Wirtschaft als Herzstück des Spiels
OGame ist seit 2002 eines der komplexesten Strategie-Browsergames mit Wirtschaftssystem. Was als einfaches Weltraumspiel beginnt, entfaltet sich zu einem tiefen Ressourcen- und Produktionsmanagement das Entscheidungen über Entscheidungen verlangt — ohne jemals den Browser zu verlassen.

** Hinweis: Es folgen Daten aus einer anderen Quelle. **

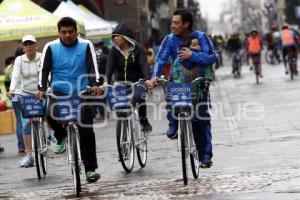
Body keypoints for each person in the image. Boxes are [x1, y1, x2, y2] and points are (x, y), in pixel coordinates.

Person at [146, 8, 216, 168]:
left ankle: (205, 156)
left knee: (201, 120)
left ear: (186, 24)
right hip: (177, 82)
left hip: (199, 83)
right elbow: (161, 58)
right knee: (170, 100)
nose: (172, 25)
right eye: (172, 22)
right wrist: (154, 77)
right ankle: (174, 125)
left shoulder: (200, 37)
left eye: (176, 23)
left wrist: (193, 55)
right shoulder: (169, 39)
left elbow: (212, 56)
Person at [37, 17, 101, 183]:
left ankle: (90, 169)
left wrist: (95, 84)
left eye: (70, 32)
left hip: (82, 90)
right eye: (63, 32)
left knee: (86, 129)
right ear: (58, 33)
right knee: (50, 114)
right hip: (59, 91)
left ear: (76, 32)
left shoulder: (87, 45)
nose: (67, 35)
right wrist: (42, 89)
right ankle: (60, 134)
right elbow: (44, 70)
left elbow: (92, 67)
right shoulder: (50, 47)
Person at [103, 22, 152, 133]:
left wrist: (148, 79)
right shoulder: (113, 51)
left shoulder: (138, 49)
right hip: (120, 84)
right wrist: (106, 81)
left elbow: (144, 65)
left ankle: (143, 120)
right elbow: (109, 68)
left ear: (125, 37)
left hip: (137, 81)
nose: (115, 39)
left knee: (140, 97)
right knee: (120, 108)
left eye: (117, 36)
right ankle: (124, 129)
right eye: (113, 36)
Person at [8, 35, 41, 167]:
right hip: (25, 93)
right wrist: (11, 90)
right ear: (23, 47)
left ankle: (52, 135)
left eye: (31, 44)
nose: (29, 47)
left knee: (50, 111)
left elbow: (47, 73)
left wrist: (47, 88)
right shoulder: (19, 60)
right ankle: (29, 155)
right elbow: (15, 75)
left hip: (41, 92)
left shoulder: (42, 57)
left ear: (36, 46)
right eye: (26, 45)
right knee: (26, 123)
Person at [4, 48, 25, 153]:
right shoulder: (26, 66)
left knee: (19, 122)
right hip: (27, 96)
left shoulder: (9, 69)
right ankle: (35, 142)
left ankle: (21, 146)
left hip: (15, 98)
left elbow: (6, 83)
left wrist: (9, 92)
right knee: (30, 120)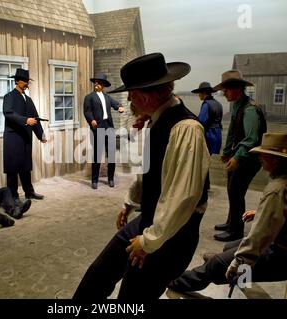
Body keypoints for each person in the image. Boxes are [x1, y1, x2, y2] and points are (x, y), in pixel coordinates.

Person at [73, 53, 210, 300]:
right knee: (97, 275)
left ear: (146, 96)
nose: (128, 99)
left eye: (132, 94)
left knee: (132, 297)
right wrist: (130, 201)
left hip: (172, 234)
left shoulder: (186, 129)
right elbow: (152, 173)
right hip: (150, 218)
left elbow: (183, 198)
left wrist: (148, 242)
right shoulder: (159, 119)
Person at [168, 132, 287, 293]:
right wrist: (260, 213)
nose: (260, 158)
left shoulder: (277, 189)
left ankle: (178, 281)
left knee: (216, 265)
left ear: (275, 159)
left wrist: (239, 262)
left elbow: (259, 235)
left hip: (282, 255)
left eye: (263, 155)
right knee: (231, 246)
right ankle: (227, 263)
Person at [213, 70, 267, 242]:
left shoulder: (250, 110)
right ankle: (231, 222)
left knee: (236, 191)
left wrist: (237, 157)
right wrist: (228, 152)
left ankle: (236, 231)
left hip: (249, 159)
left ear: (237, 89)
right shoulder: (237, 105)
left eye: (226, 90)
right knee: (232, 189)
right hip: (238, 156)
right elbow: (233, 132)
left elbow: (251, 139)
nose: (224, 93)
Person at [3, 68, 47, 201]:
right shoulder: (9, 97)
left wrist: (41, 135)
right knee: (13, 167)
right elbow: (8, 113)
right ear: (17, 81)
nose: (27, 83)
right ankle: (13, 195)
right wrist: (25, 120)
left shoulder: (28, 99)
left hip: (26, 136)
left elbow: (35, 117)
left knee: (26, 166)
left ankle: (29, 192)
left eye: (28, 81)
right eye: (24, 80)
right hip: (13, 136)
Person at [83, 74, 124, 189]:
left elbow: (116, 104)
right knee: (97, 154)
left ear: (103, 85)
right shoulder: (89, 97)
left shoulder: (107, 97)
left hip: (109, 127)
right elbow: (87, 112)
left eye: (99, 82)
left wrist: (119, 107)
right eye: (95, 82)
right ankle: (94, 180)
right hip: (98, 127)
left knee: (111, 154)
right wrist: (91, 120)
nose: (96, 84)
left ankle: (110, 178)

Das Wirtschaftssystem ruht auf drei Säulen: Produktion, Optimierung und strategischer Ressourcenverteilung. Wer die Wirtschaft beherrscht, dominiert das Spiel — nicht nur als friedlicher Miner, sondern auch als Basis für mächtige Kriegsflotten.

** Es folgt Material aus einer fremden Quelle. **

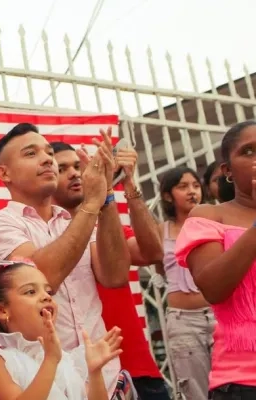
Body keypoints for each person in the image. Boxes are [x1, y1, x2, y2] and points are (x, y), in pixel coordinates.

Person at [0, 123, 130, 396]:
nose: (47, 159)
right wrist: (90, 204)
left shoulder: (75, 222)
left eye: (48, 152)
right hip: (39, 378)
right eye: (31, 153)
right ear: (3, 173)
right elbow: (45, 277)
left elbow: (115, 275)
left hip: (102, 373)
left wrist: (106, 196)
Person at [50, 142, 168, 399]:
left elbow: (154, 252)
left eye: (78, 167)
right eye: (62, 169)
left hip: (135, 364)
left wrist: (127, 184)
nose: (74, 174)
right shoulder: (44, 237)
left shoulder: (107, 225)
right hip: (84, 374)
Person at [176, 119, 256, 399]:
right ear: (227, 171)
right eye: (248, 151)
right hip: (244, 382)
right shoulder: (208, 217)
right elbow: (214, 288)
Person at [0, 259, 123, 400]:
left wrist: (95, 373)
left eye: (48, 292)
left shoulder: (67, 360)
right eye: (30, 292)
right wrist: (51, 360)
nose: (46, 297)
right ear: (2, 311)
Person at [155, 166, 215, 399]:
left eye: (195, 185)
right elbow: (159, 265)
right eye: (183, 186)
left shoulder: (213, 222)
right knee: (196, 391)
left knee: (235, 385)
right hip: (184, 322)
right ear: (168, 196)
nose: (192, 191)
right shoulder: (162, 230)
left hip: (219, 314)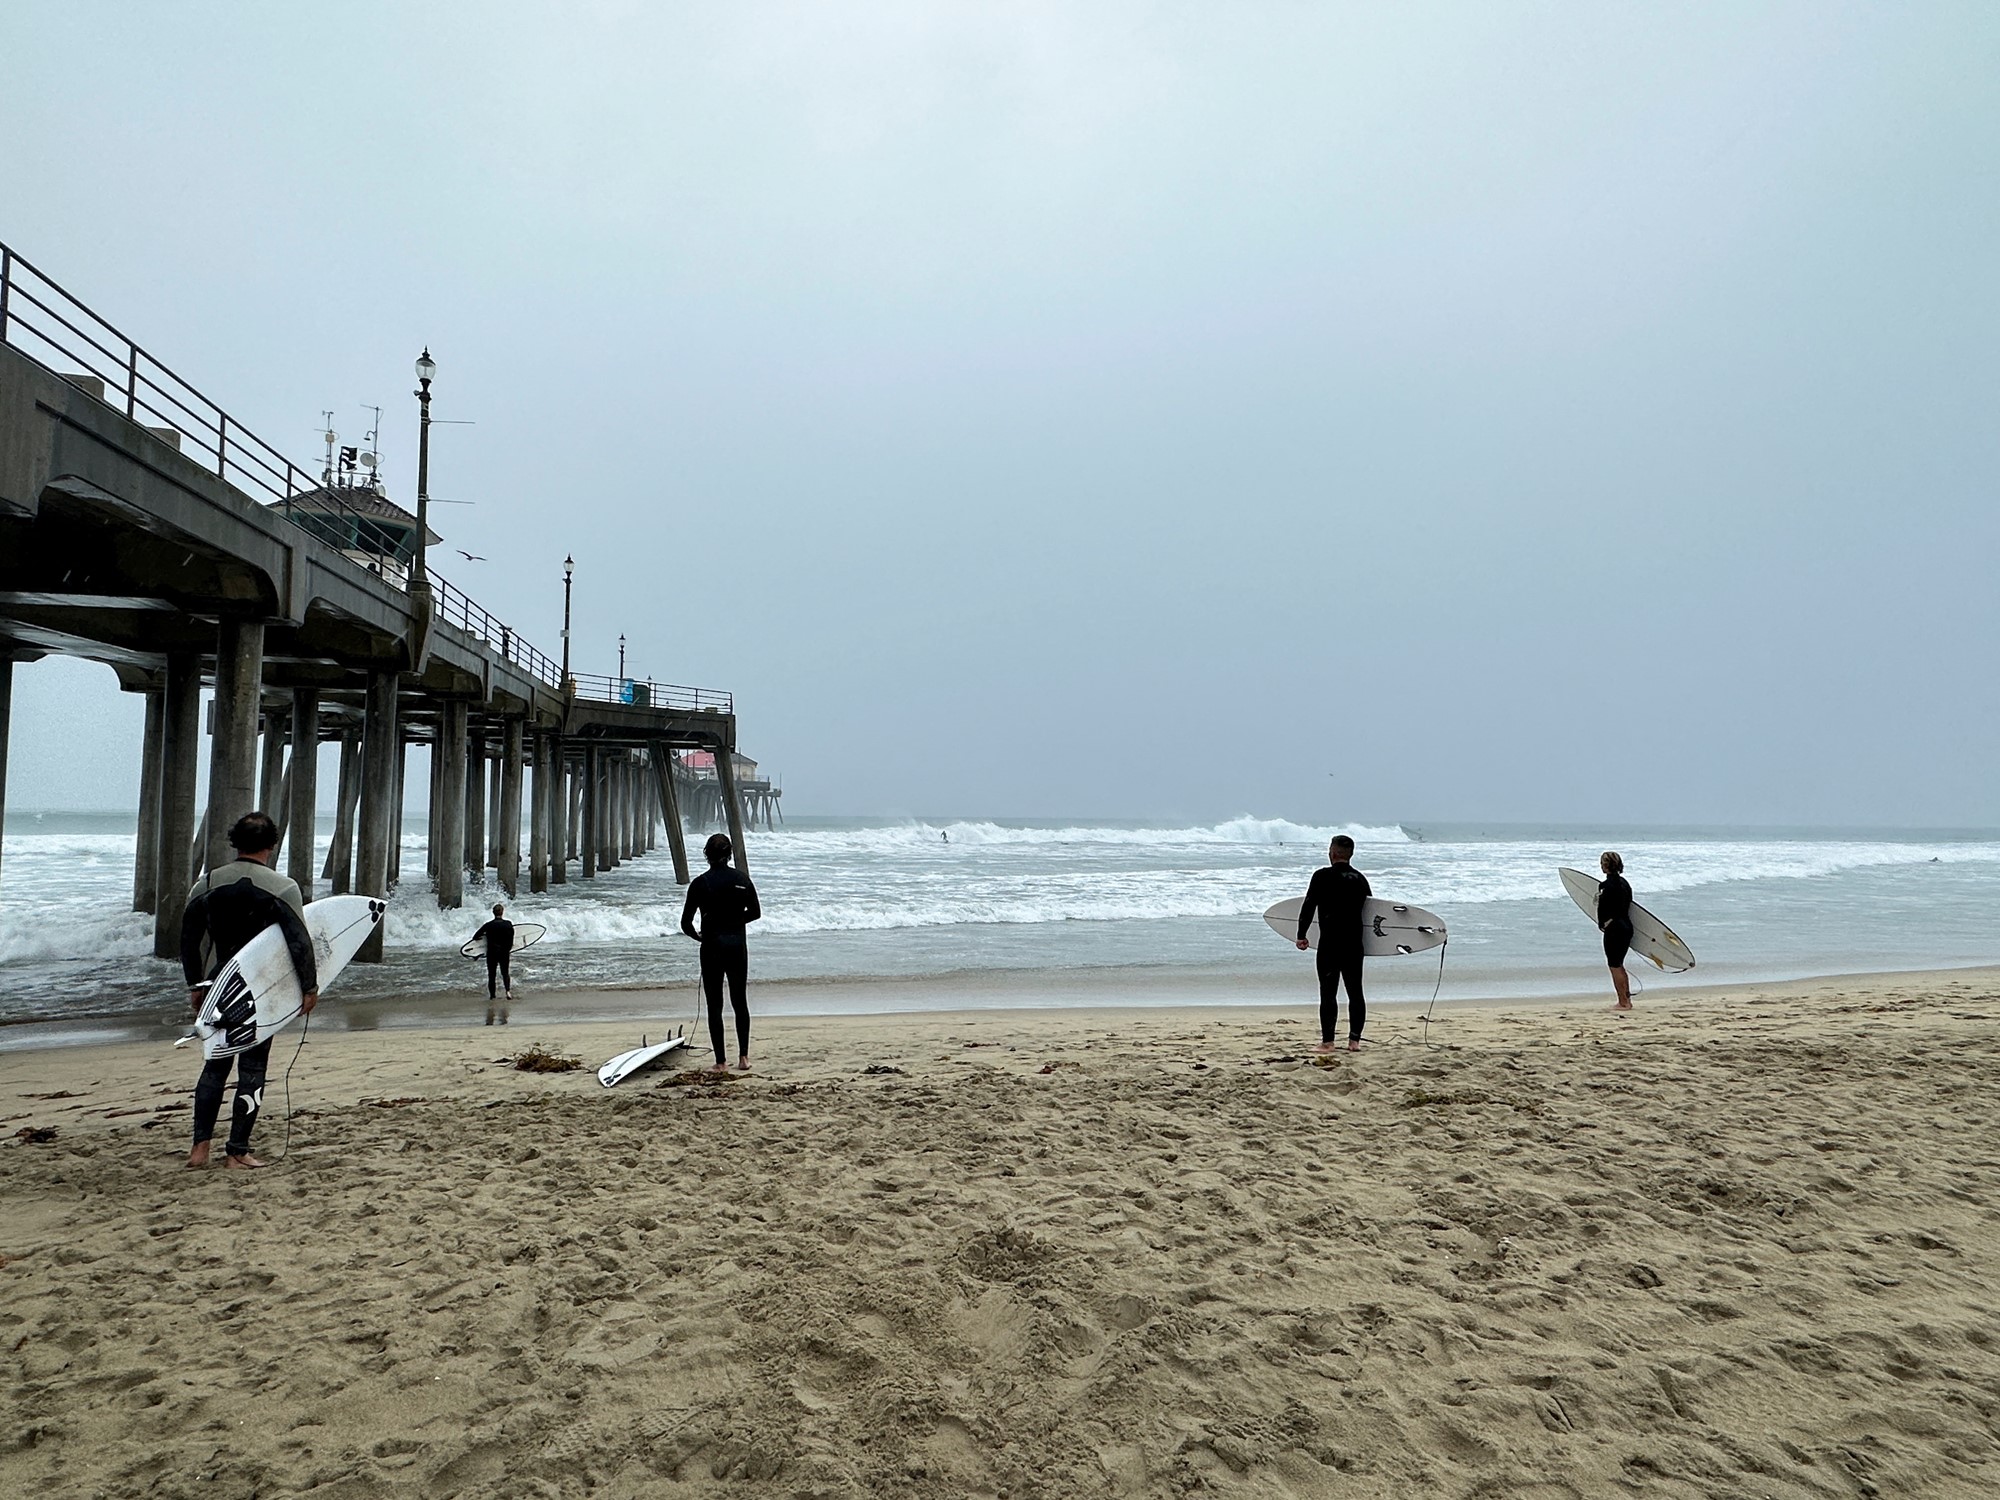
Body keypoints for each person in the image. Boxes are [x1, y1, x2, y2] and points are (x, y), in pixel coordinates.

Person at [179, 811, 317, 1170]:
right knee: (252, 1068)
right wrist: (309, 987)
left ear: (234, 842)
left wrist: (196, 985)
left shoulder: (207, 884)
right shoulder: (282, 888)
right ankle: (237, 1151)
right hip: (258, 990)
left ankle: (199, 1149)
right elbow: (299, 941)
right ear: (272, 845)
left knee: (214, 1065)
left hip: (217, 984)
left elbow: (188, 940)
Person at [680, 832, 761, 1070]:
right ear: (729, 854)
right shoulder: (742, 879)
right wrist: (735, 922)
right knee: (739, 1002)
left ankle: (721, 1062)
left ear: (707, 855)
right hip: (737, 946)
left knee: (714, 1005)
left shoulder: (700, 883)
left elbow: (686, 923)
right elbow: (756, 913)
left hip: (712, 948)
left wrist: (700, 936)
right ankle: (744, 1058)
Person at [1295, 834, 1372, 1053]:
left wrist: (1301, 935)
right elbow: (1372, 913)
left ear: (1333, 853)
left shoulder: (1321, 877)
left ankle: (1328, 1042)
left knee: (1328, 993)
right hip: (1354, 945)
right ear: (1350, 854)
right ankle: (1354, 1042)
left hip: (1330, 944)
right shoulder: (1359, 879)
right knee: (1355, 992)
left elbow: (1308, 906)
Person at [1597, 850, 1635, 1010]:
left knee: (1614, 965)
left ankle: (1623, 1003)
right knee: (1619, 964)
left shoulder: (1607, 886)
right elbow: (1627, 905)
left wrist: (1605, 923)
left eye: (1602, 863)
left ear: (1605, 866)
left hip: (1615, 929)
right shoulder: (1624, 883)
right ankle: (1627, 1000)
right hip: (1627, 927)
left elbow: (1607, 909)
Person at [471, 902, 516, 1012]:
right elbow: (512, 938)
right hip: (504, 952)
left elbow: (475, 936)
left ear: (493, 913)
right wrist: (508, 949)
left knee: (492, 975)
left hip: (492, 953)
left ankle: (492, 996)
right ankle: (508, 992)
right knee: (505, 973)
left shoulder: (488, 925)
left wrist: (485, 936)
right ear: (502, 912)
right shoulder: (508, 924)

Die drei Ressourcen: Metall, Kristall, Deuterium
Metall — die Grundlage
Metall ist die häufigste und günstigste Ressource in OGame. Es wird mit der Metallmine gefördert und ist für nahezu jedes Gebäude, jedes Schiff und jede Verteidigungsanlage nötig. Der Verbrauch ist enorm — wer groß bauen will, braucht eine starke Metallmine auf hohem Level.
Kristall — das knappe Gut
Kristall ist die teuerste Ressource und entscheidet über die Qualität des Imperiums. Fortgeschrittene Forschungen, leistungsstarke Schiffe wie der Todesstern und viele Technologien verlangen unverhältnismäßig viel Kristall. Das Verhältnis von Metall zu Kristall zu Deuterium wird typischerweise mit 3:2:1 angestrebt — aber je nach Spielstil verschiebt sich diese Balance.
Deuterium — der Treibstoff der Galaxie
Deuterium treibt Flotten an und ist für hochstufige Forschungen unerlässlich. Der Deuterium-Synthesizer produziert langsamer als Metall- und Kristallmine, was Deuterium zum natürlichen Engpass jedes Imperiums macht. Wer viel fliegt, braucht eine überdurchschnittlich starke Deuterium-Produktion.
Produktion optimieren: Minen, Energie, Crawler
Energieversorgung als Grundvoraussetzung
Jede Mine verbraucht Energie. Ohne ausreichend Energie laufen Minen unter Kapazität — ein häufiger Anfängerfehler. Solarkraftwerke sind günstig und schnell gebaut, Fusionsreaktoren effizienter auf hohem Level, Solarsatelliten flexibel aber verwundbar.
Crawler: Exklusiver Bonus für Kollektoren
Die Kollektor-Klasse kann Crawler produzieren — Einheiten die auf dem Planeten stationiert bleiben und die Ressourcenproduktion um bis zu 50 % steigern. In Kombination mit dem Plasma-Forschungsbonus (bis zu 33 % auf Metall, 22 % auf Kristall, 11 % auf Deuterium) entsteht eine Wirtschaftsmacht die schwer zu schlagen ist.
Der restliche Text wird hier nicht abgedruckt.